DAMHIK: If you accidentally swap the rocker box covers, everything will look fine, right up until you are raising the engine back into the frame and hear a $35 crunch noise coming from your front PCV valve (may it rest in peace).

DAMHIK: If you crunch your front PCV valve, but want to ride anyway, you can swap the valve covers back to their right places, and use the crunched PCV valve pieces with some silicone epoxy "rescue" tape to get by until Al can ship you a new one.

I also replaced the lifter with the autozone lifters at $10 each. You have to take one part out (cap with hole where the pushrod sits) and swap it over. This may not actually be necessary, but the hole is a different size, and those caps are nicely broken in to their associated push rod anyway.

Put the bike back together (with only one extra screw and one crunched PCV valve), and fired it up, and....

Ta-Da! The mystery tap / ping is gone... whatever it was.

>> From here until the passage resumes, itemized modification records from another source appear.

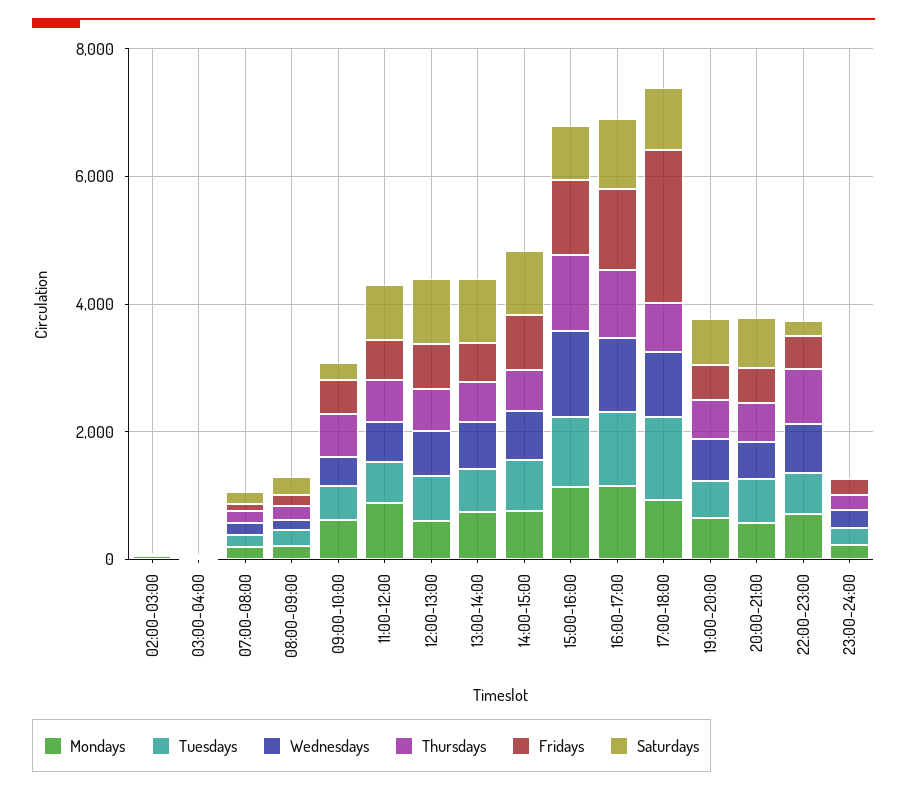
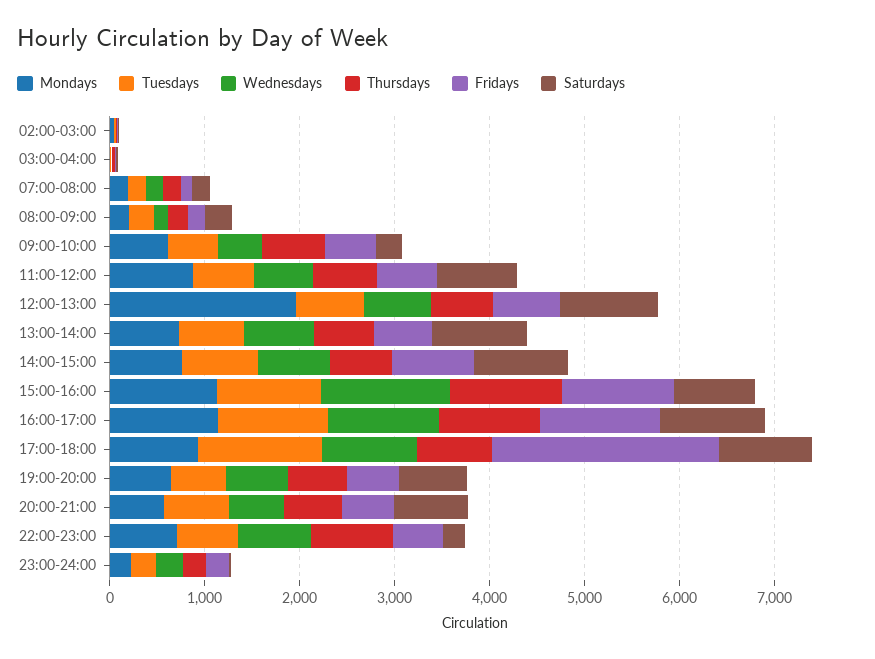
  {
    "Mondays": {
      "02:00-03:00": 0,
      "03:00-04:00": 0,
      "07:00-08:00": 200,
      "08:00-09:00": 200,
      "09:00-10:00": 600,
      "11:00-12:00": 800,
-     "12:00-13:00": 500,
+     "12:00-13:00": 2000,
      "13:00-14:00": 800,
      "14:00-15:00": 800,
      "15:00-16:00": 1200,
      "16:00-17:00": 1200,
      "17:00-18:00": 1000,
      "19:00-20:00": 600,
      "20:00-21:00": 600,
      "22:00-23:00": 800,
      "23:00-24:00": 200
    },
    "Tuesdays": {
      "02:00-03:00": 0,
      "03:00-04:00": 0,
      "07:00-08:00": 200,
      "08:00-09:00": 200,
      "09:00-10:00": 600,
      "11:00-12:00": 600,
      "12:00-13:00": 800,
      "13:00-14:00": 600,
      "14:00-15:00": 800,
      "15:00-16:00": 1000,
      "16:00-17:00": 1200,
      "17:00-18:00": 1400,
      "19:00-20:00": 600,
      "20:00-21:00": 600,
      "22:00-23:00": 600,
      "23:00-24:00": 200
    },
    "Wednesdays": {
      "02:00-03:00": 0,
      "03:00-04:00": 0,
      "07:00-08:00": 200,
      "08:00-09:00": 200,
      "09:00-10:00": 400,
      "11:00-12:00": 600,
      "12:00-13:00": 800,
      "13:00-14:00": 800,
      "14:00-15:00": 800,
      "15:00-16:00": 1400,
      "16:00-17:00": 1200,
      "17:00-18:00": 1000,
      "19:00-20:00": 600,
      "20:00-21:00": 600,
      "22:00-23:00": 800,
      "23:00-24:00": 200
    },
    "Thursdays": {
      "02:00-03:00": 0,
      "03:00-04:00": 0,
      "07:00-08:00": 200,
      "08:00-09:00": 200,
      "09:00-10:00": 600,
      "11:00-12:00": 600,
      "12:00-13:00": 600,
      "13:00-14:00": 600,
      "14:00-15:00": 600,
      "15:00-16:00": 1200,
      "16:00-17:00": 1000,
      "17:00-18:00": 800,
      "19:00-20:00": 600,
      "20:00-21:00": 600,
      "22:00-23:00": 800,
      "23:00-24:00": 200
    },
    "Fridays": {
      "02:00-03:00": 0,
      "03:00-04:00": 0,
      "07:00-08:00": 200,
      "08:00-09:00": 200,
      "09:00-10:00": 600,
      "11:00-12:00": 600,
      "12:00-13:00": 800,
      "13:00-14:00": 600,
      "14:00-15:00": 800,
      "15:00-16:00": 1200,
      "16:00-17:00": 1200,
      "17:00-18:00": 2400,
      "19:00-20:00": 600,
      "20:00-21:00": 600,
      "22:00-23:00": 600,
      "23:00-24:00": 200
    },
    "Saturdays": {
      "02:00-03:00": 0,
      "03:00-04:00": 0,
      "07:00-08:00": 200,
      "08:00-09:00": 200,
      "09:00-10:00": 200,
      "11:00-12:00": 800,
      "12:00-13:00": 1000,
      "13:00-14:00": 1000,
      "14:00-15:00": 1000,
      "15:00-16:00": 800,
      "16:00-17:00": 1200,
      "17:00-18:00": 1000,
      "19:00-20:00": 800,
      "20:00-21:00": 800,
      "22:00-23:00": 200,
      "23:00-24:00": 0
    }
  }

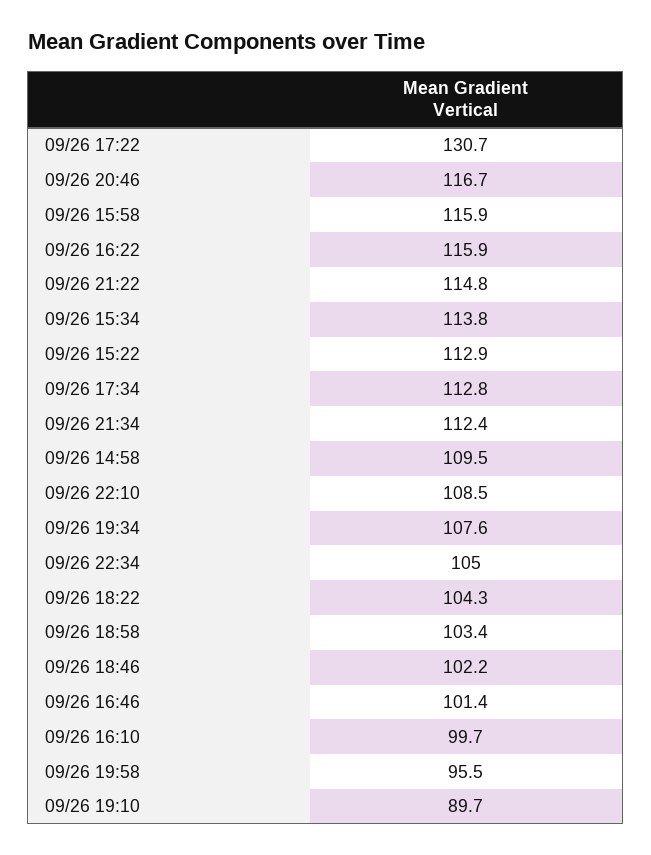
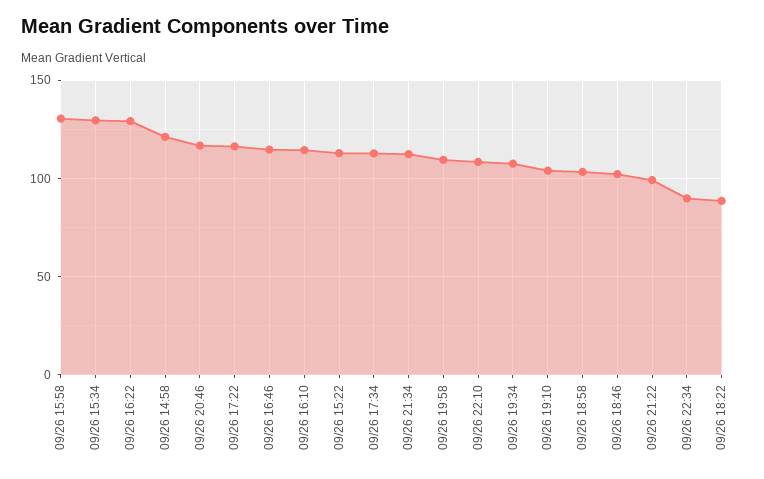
  {
-   "09/26 17:22": 130.7,
+   "09/26 17:22": 115,
    "09/26 20:46": 116.7,
-   "09/26 15:58": 115.9,
+   "09/26 15:58": 130,
-   "09/26 16:22": 115.9,
+   "09/26 16:22": 130,
-   "09/26 21:22": 114.8,
+   "09/26 21:22": 100,
-   "09/26 15:34": 113.8,
+   "09/26 15:34": 130,
    "09/26 15:22": 112.9,
    "09/26 17:34": 112.8,
    "09/26 21:34": 112.4,
-   "09/26 14:58": 109.5,
+   "09/26 14:58": 120,
    "09/26 22:10": 108.5,
    "09/26 19:34": 107.6,
-   "09/26 22:34": 105,
+   "09/26 22:34": 90,
-   "09/26 18:22": 104.3,
+   "09/26 18:22": 90,
    "09/26 18:58": 103.4,
    "09/26 18:46": 102.2,
-   "09/26 16:46": 101.4,
+   "09/26 16:46": 115,
-   "09/26 16:10": 99.7,
+   "09/26 16:10": 115,
-   "09/26 19:58": 95.5,
+   "09/26 19:58": 110,
-   "09/26 19:10": 89.7
+   "09/26 19:10": 105
  }

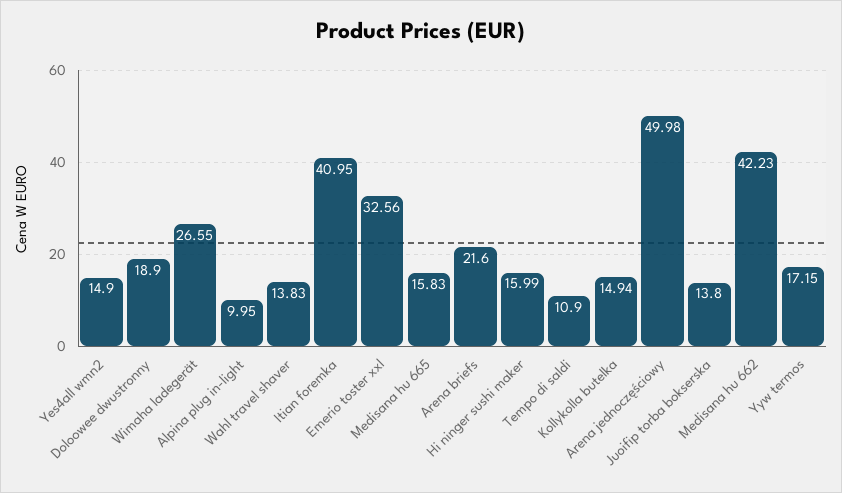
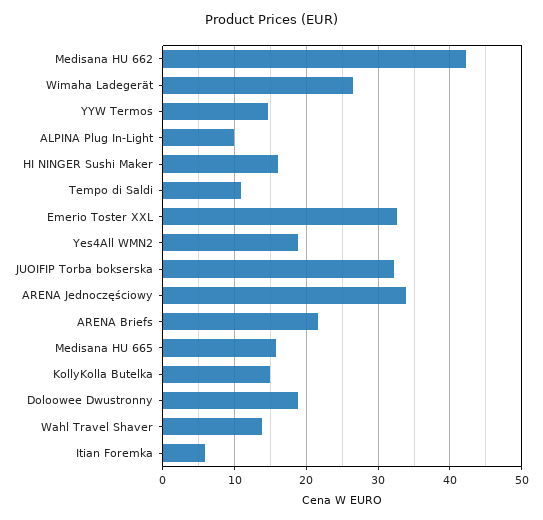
  {
-   "Yes4all wmn2": 14.9,
+   "Yes4all wmn2": 19,
    "Doloowee dwustronny": 18.9,
    "Wimaha ladegerät": 26.55,
    "Alpina plug in-light": 9.95,
    "Wahl travel shaver": 13.83,
-   "Itian foremka": 40.95,
+   "Itian foremka": 6,
    "Emerio toster xxl": 32.56,
    "Medisana hu 665": 15.83,
    "Arena briefs": 21.6,
    "Hi ninger sushi maker": 15.99,
    "Tempo di saldi": 10.9,
    "Kollykolla butelka": 14.94,
-   "Arena jednoczęściowy": 49.98,
+   "Arena jednoczęściowy": 34,
-   "Juoifip torba bokserska": 13.8,
+   "Juoifip torba bokserska": 32,
    "Medisana hu 662": 42.23,
-   "Yyw termos": 17.15
+   "Yyw termos": 15
  }

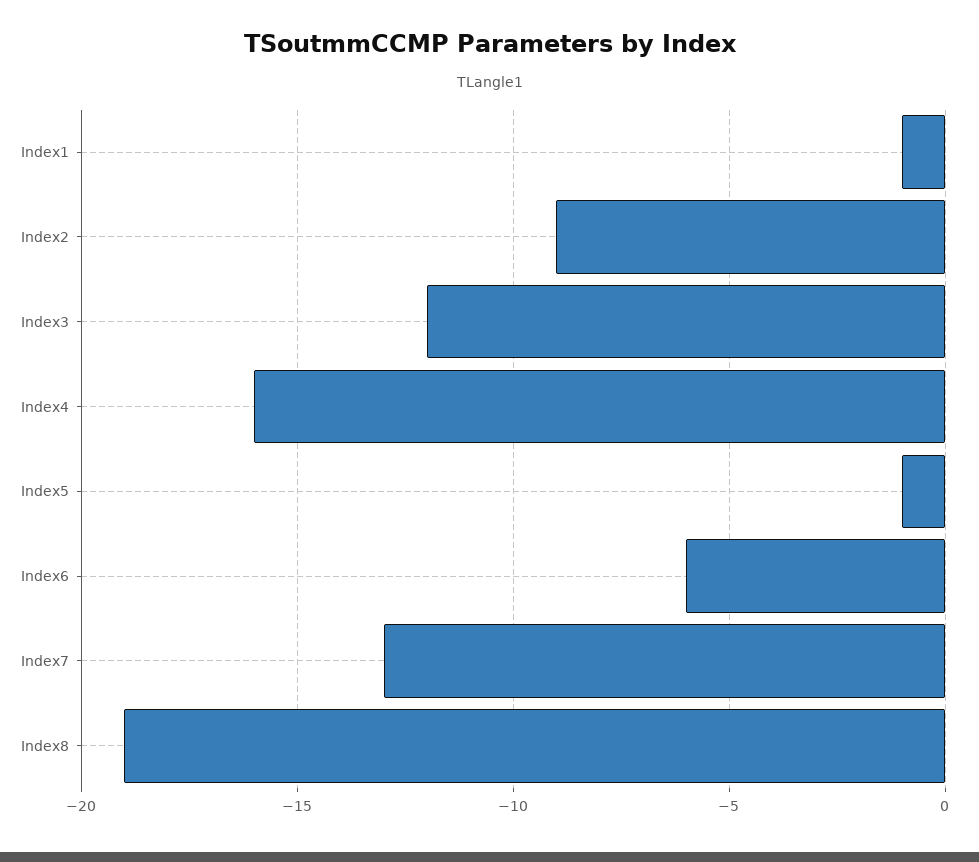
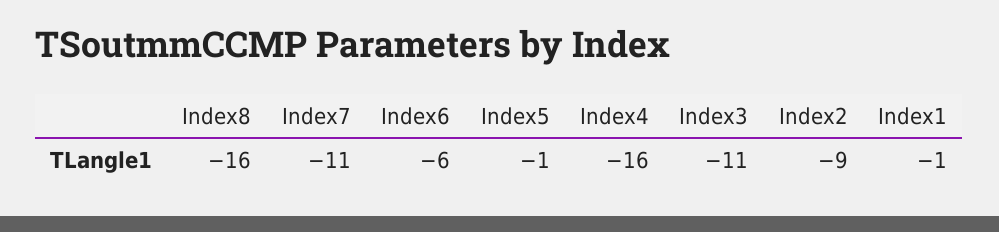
  {
    "Index1": -1,
    "Index2": -9,
-   "Index3": -12,
+   "Index3": -11,
    "Index4": -16,
    "Index5": -1,
    "Index6": -6,
-   "Index7": -13,
+   "Index7": -11,
-   "Index8": -19
+   "Index8": -16
  }

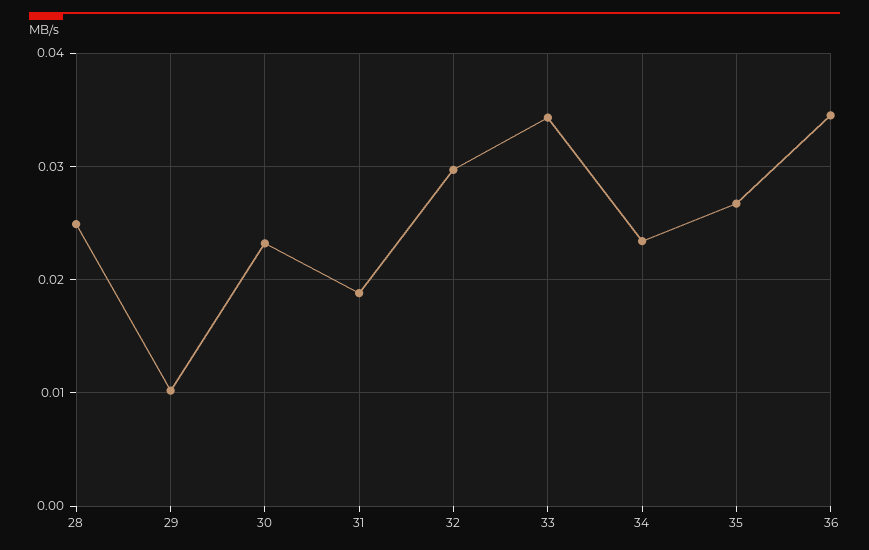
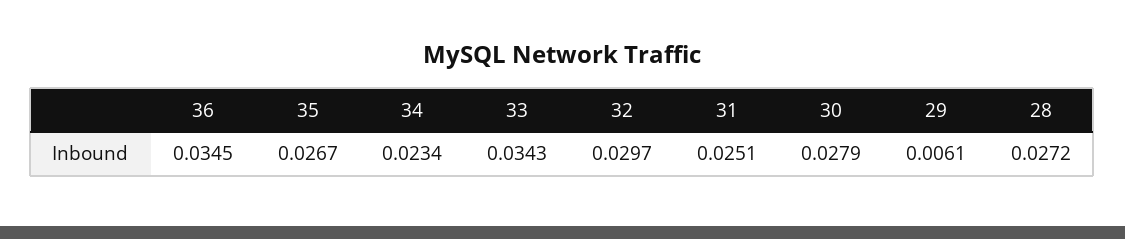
  {
-   "28": 0.025,
+   "28": 0.0272,
-   "29": 0.01,
+   "29": 0.0061,
-   "30": 0.023,
+   "30": 0.0279,
-   "31": 0.019,
+   "31": 0.0251,
    "32": 0.0297,
    "33": 0.0343,
    "34": 0.0234,
    "35": 0.0267,
    "36": 0.0345
  }

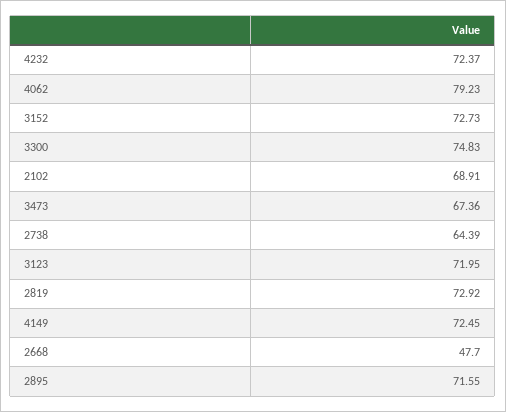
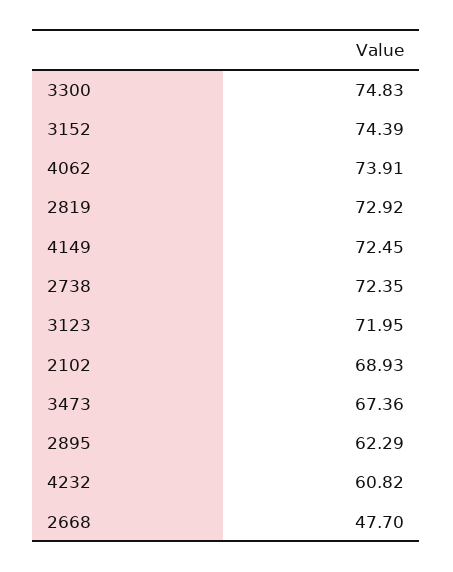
  {
-   "4232": 72.37,
+   "4232": 60.82,
-   "4062": 79.23,
+   "4062": 73.91,
-   "3152": 72.73,
+   "3152": 74.39,
    "3300": 74.83,
-   "2102": 68.91,
+   "2102": 68.93,
    "3473": 67.36,
-   "2738": 64.39,
+   "2738": 72.35,
    "3123": 71.95,
    "2819": 72.92,
    "4149": 72.45,
    "2668": 47.7,
-   "2895": 71.55
+   "2895": 62.29
  }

Bonus! I don't know if it was the previously bad valves, or the now "magic" porting job Wes and Pammy did for me, but the bike now lifts the front wheel much more easily in first and second gear. It didn't do that before. That wasn't my goal, but I'm not complaining about more power.

Total budget for DIY?
1) $100 to $400 for headwork including shipping, depending on how much you want done. I highly recommend Cycle Rama.
2) $100 or less for the Cometic top end Gasket Kit (which Pammy can secure for you if Cycle Rama does the heads).
3) $40 for four new lifters from auto zone.
4) $30 to $60 for new oil and filter.
5) $15 for new front exhaust torca clamp if you aren't in the mood to live dangerously.

No special tools beyond torque wrenches (foot pound and inch pound), a cut down allen wrench for the velocity stack, and miscellaneous allen, socket, and torx wrenches in both SAE and Metric.

A dremel tool with soft foam polishing wheels were the only way I could effectively de-carbon anything. But you have to keep it off mating surfaces, as it likely removes aluminum in the process.

Timewise, just what it takes to rotate the engine down, and strip it down past the jugs. I left my pistons on the rods and cleaned and reused them (they looked fine, we will see if I regret that).

I accidentally reused my cam cover gasket also, we will see if that also is something I regret... its holding fine right now.

The Cometic kit also has different (better probably) exhaust gaskets. They don't look like they will squish up and occlude flow like the factory harley "lead mesh" ones always do.

All in all not a terrible job, but shipping to Fl meant the bike sat for a while.

Now I'm wondering if carbon build up isn't responsible for some of the crank failures. What happens when the squish band is full of carbon, but keeps getting more? How can that not hurt the crank with a death by a thousand cuts as the motor tries to become a diamond factory?

I've only put about 20 miles on it since putting it back together, I'll update as conditions warrant.

Thanks Pammy and Wes at Cycle Rama, and Al at American Sportbike!